Firstly before you plan your outdoor learning remember Maslow’s Hierarchy of Needs. The very bottom rung can be interpreted as helping your children/young people to be comfortable so that learning can take place. Make sure they’re warm (outdoor clothing is a whole other blog) and well-fed. Make sure when you gather them together in a ‘safe-space’, away from traffic and other hazards, that it is you who is squinting into the sunshine not them and position them so the wind is not in their faces. If you are doing any work that involves sitting down provide them with a sitting mat of some sort. You can buy ready made sitting mats or you can make your own by cutting up old camping mats or using carpet samples.
Have a think about how you are going to manage any equipment you might need. Are you going to carry a class set in your rucksack? Do you need so much that children will have to carry some? How will you ensure you don’t lose any whilst out and about? I always use a brightly coloured and patterned sarong/throw which folds down really small as my ‘equipment base’; after a few sessions children understand that this is the location where they collect spare pencil, clipboards, tape measures etc from and that all equipment must be put back there too.

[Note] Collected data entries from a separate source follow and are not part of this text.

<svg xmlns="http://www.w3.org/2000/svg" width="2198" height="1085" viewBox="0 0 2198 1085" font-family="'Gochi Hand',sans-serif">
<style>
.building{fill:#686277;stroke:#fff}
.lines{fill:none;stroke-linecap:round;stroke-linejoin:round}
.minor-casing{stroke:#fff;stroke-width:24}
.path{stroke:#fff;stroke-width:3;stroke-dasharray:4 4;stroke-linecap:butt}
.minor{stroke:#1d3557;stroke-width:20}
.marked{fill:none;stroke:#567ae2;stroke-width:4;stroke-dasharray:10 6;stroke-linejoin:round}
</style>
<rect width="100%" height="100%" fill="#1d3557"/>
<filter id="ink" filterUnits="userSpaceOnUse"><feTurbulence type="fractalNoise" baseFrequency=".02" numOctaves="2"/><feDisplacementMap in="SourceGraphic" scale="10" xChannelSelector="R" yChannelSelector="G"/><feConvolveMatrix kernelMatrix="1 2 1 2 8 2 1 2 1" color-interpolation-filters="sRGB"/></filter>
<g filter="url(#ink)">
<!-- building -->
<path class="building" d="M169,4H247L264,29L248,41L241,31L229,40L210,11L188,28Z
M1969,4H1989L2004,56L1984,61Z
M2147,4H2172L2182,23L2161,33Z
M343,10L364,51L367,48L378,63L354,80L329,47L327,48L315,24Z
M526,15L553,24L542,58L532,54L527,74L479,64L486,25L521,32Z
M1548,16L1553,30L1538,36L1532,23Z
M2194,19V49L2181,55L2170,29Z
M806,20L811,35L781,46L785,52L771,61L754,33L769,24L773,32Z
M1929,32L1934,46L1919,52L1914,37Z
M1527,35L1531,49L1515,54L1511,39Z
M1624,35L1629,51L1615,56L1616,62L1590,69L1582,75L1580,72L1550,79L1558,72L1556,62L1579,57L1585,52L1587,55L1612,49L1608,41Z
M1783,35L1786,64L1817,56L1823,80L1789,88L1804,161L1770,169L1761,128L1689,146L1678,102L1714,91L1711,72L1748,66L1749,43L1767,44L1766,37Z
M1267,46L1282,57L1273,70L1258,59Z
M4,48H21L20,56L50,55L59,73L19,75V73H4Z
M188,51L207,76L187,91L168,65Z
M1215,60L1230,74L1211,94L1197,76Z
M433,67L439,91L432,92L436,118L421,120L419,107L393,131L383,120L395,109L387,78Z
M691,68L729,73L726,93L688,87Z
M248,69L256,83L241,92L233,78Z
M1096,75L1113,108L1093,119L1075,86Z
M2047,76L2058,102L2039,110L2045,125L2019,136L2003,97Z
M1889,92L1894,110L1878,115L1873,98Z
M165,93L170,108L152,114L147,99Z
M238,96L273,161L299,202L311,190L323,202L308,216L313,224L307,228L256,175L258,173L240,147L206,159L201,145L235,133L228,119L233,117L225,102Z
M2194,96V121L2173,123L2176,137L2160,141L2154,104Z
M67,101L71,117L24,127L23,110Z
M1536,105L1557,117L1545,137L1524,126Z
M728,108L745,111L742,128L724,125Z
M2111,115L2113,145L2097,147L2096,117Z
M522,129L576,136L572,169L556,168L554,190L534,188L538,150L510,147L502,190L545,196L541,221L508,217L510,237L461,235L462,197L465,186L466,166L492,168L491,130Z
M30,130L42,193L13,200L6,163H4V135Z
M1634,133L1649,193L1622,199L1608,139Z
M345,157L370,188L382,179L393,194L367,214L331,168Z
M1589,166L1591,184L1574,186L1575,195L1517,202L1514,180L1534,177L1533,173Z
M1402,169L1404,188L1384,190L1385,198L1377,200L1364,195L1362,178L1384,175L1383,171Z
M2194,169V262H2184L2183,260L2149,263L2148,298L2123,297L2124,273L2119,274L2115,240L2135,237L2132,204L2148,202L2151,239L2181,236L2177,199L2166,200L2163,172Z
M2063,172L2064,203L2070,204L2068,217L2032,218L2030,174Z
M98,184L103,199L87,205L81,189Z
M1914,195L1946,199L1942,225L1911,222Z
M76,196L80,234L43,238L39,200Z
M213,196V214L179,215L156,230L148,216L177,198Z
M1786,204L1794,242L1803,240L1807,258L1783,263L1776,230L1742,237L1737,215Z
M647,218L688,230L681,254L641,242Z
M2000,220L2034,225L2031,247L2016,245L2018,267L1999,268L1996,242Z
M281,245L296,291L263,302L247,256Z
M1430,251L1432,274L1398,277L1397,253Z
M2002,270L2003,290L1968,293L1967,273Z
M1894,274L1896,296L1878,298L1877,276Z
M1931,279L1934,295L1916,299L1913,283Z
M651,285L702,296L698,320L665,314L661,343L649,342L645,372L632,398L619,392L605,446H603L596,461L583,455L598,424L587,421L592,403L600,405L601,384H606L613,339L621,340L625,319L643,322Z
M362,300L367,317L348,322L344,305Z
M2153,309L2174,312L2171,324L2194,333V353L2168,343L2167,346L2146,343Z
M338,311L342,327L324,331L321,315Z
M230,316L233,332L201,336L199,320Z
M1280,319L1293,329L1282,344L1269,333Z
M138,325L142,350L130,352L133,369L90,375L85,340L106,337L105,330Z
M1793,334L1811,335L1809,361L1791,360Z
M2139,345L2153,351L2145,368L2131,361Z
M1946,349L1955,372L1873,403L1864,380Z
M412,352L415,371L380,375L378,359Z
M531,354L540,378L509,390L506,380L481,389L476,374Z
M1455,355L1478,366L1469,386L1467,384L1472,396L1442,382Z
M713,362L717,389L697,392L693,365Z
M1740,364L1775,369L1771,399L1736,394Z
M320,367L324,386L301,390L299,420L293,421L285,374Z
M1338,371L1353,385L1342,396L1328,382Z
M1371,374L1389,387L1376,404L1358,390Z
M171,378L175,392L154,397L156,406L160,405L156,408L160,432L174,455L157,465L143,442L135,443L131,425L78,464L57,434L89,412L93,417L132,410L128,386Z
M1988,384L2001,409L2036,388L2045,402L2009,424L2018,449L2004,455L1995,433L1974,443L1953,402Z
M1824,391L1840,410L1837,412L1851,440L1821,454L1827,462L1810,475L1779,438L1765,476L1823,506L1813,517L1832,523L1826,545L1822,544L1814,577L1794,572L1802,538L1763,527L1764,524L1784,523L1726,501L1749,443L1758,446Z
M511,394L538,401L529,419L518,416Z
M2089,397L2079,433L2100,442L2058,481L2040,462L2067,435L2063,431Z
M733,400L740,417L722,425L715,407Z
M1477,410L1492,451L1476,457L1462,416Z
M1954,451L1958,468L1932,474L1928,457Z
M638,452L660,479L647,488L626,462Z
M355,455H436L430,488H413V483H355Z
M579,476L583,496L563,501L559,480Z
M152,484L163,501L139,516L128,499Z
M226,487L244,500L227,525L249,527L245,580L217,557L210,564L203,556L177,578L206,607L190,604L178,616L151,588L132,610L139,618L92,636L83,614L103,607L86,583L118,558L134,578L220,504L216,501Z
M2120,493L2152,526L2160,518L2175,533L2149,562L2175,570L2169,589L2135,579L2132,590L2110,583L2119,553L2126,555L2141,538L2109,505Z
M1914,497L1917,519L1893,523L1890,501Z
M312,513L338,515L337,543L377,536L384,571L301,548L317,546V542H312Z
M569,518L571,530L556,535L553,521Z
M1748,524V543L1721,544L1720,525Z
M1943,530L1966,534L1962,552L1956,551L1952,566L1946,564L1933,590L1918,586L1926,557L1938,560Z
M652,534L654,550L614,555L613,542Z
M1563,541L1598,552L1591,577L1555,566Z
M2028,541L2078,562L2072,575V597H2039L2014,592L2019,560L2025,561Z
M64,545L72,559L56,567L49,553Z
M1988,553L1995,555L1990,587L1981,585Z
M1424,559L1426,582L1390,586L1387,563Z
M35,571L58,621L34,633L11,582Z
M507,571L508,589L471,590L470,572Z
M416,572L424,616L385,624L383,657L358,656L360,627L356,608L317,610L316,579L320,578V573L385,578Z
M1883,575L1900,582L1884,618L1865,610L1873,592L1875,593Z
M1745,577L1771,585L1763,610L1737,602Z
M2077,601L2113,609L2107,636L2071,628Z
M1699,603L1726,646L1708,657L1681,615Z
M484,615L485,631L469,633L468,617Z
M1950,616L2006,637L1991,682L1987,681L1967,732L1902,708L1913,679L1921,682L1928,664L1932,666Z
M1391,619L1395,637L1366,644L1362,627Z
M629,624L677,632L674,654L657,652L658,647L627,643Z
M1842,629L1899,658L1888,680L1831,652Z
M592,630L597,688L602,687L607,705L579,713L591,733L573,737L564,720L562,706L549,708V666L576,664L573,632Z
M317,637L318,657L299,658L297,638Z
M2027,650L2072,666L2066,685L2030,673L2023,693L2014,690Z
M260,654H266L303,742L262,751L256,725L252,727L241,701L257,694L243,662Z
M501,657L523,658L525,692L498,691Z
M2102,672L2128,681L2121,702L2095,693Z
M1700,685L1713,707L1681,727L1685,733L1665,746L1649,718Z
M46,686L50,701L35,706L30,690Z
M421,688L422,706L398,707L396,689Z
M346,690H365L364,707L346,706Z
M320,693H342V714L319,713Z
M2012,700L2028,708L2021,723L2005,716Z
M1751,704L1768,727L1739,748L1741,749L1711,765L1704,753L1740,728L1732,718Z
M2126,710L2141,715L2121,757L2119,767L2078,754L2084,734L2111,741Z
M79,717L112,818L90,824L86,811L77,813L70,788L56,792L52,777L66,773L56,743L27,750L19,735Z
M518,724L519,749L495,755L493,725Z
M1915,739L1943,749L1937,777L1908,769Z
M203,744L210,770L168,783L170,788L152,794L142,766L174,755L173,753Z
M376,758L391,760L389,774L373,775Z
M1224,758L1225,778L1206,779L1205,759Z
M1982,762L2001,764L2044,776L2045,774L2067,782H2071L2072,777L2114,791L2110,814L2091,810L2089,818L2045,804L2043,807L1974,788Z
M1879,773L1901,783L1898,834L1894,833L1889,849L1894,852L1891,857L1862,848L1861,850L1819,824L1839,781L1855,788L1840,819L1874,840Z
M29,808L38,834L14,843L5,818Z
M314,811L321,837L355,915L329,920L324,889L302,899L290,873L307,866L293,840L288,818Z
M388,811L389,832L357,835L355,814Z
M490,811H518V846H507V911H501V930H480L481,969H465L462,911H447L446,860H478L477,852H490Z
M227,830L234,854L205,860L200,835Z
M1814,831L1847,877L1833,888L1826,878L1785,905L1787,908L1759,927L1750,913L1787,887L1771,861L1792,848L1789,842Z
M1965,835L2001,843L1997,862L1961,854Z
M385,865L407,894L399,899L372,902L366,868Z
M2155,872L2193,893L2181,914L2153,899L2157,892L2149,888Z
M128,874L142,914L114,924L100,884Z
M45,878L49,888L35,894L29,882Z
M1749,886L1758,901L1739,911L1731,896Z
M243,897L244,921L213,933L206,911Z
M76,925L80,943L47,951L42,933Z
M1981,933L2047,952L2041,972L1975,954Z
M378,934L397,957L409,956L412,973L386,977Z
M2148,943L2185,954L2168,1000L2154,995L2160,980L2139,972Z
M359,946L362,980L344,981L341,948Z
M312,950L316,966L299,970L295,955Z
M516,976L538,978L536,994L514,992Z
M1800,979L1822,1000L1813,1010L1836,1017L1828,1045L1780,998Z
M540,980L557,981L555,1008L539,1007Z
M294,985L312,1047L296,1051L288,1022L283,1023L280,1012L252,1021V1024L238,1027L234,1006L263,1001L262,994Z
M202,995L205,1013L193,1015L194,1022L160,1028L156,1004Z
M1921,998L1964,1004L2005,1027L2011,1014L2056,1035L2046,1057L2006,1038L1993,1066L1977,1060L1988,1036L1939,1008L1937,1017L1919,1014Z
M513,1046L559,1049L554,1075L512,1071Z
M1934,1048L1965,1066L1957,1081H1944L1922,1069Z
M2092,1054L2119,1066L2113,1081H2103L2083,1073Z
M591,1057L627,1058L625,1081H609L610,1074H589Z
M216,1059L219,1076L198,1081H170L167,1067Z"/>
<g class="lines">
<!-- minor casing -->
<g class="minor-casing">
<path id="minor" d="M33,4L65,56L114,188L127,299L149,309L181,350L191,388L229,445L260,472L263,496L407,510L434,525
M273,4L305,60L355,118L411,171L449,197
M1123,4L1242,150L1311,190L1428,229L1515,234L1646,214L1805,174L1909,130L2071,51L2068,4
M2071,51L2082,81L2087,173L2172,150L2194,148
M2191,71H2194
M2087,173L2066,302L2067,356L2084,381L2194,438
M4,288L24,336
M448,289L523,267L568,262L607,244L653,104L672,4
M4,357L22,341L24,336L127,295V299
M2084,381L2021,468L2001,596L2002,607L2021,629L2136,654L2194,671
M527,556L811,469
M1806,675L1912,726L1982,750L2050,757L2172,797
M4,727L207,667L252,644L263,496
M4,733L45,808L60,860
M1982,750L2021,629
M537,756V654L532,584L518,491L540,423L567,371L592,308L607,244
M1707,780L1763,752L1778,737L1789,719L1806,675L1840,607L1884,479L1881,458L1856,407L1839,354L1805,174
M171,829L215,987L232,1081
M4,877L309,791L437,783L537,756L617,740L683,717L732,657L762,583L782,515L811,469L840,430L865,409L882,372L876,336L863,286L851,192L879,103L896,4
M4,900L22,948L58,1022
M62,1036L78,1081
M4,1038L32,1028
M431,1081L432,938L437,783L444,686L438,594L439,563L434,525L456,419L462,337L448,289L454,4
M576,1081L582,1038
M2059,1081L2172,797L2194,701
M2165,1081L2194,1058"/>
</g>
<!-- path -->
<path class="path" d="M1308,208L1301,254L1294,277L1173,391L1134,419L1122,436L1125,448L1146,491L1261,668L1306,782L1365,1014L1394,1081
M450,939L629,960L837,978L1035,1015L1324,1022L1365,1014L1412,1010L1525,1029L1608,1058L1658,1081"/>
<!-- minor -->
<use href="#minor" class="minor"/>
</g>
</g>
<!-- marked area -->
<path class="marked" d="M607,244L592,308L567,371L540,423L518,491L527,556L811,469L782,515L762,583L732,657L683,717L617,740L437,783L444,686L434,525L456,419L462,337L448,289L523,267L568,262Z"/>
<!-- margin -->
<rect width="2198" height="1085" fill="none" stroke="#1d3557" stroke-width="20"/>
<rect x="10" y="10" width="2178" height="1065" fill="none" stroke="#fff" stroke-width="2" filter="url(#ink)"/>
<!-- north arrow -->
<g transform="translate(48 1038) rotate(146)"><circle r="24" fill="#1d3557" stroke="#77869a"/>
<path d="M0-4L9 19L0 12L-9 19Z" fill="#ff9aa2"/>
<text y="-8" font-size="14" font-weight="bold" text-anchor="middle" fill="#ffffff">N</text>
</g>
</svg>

Writing outdoors can be tricky. It’s worth considering whether your fieldwork activities require writing in the first place. If note taking/idea generating/planning work is due to take place then mini white boards, old CDs with whiteboard pens or A6 pieces of card are useful. For most activities I use A5 clipboards. These feel a bit special; like they’re just for outdoor learning. They are easier for most small hands to handle. Clipboards come with flip over covers which are useful protection when it’s raining. I also have a couple of A3 clipboards in my training kit which are useful for group work/editing/brainstorming/art. The A3 boards also give some writers a more stable base for writing because you can lean on them as you would a desk.
If you are data collecting with older pupils or collecting images with younger pupils then the use of iPads is both appropriate and possible if you invest in some of the (expensive) rugged cases. These durable cases mean that a rain shower or a careless drop won’t cause anyone a headache.
And finally: always use pencils! They don’t smudge in the rain, they write better on damp paper and are cheaper to replace.
Now I have noticed that teachers like these tips about learning outside the classroom logistics I will start to note other ideas down and do a part II to this blog in the future.